[Page images and extracted text]
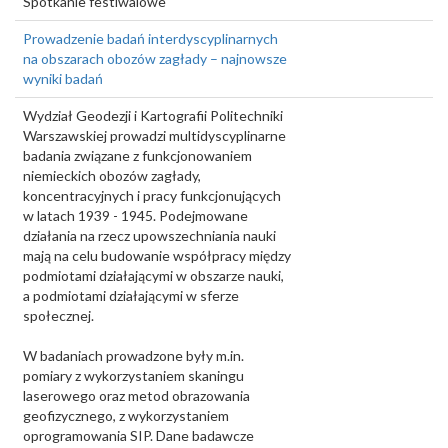
Spotkanie festiwalowe
Prowadzenie badań interdyscyplinarnych
na obszarach obozów zagłady – najnowsze
wyniki badań
Wydział Geodezji i Kartografii Politechniki
Warszawskiej prowadzi multidyscyplinarne
badania związane z funkcjonowaniem
niemieckich obozów zagłady,
koncentracyjnych i pracy funkcjonujących
w latach 1939 - 1945. Podejmowane
działania na rzecz upowszechniania nauki
mają na celu budowanie współpracy między
podmiotami działającymi w obszarze nauki,
a podmiotami działającymi w sferze
społecznej.
W badaniach prowadzone były m.in.
pomiary z wykorzystaniem skaningu
laserowego oraz metod obrazowania
geofizycznego, z wykorzystaniem
oprogramowania SIP. Dane badawcze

_Work item_
Find every line above that contains the string "nauki", matching case exactly, and copy each of those lines in full.

_Solution_
działania na rzecz upowszechniania nauki
podmiotami działającymi w obszarze nauki,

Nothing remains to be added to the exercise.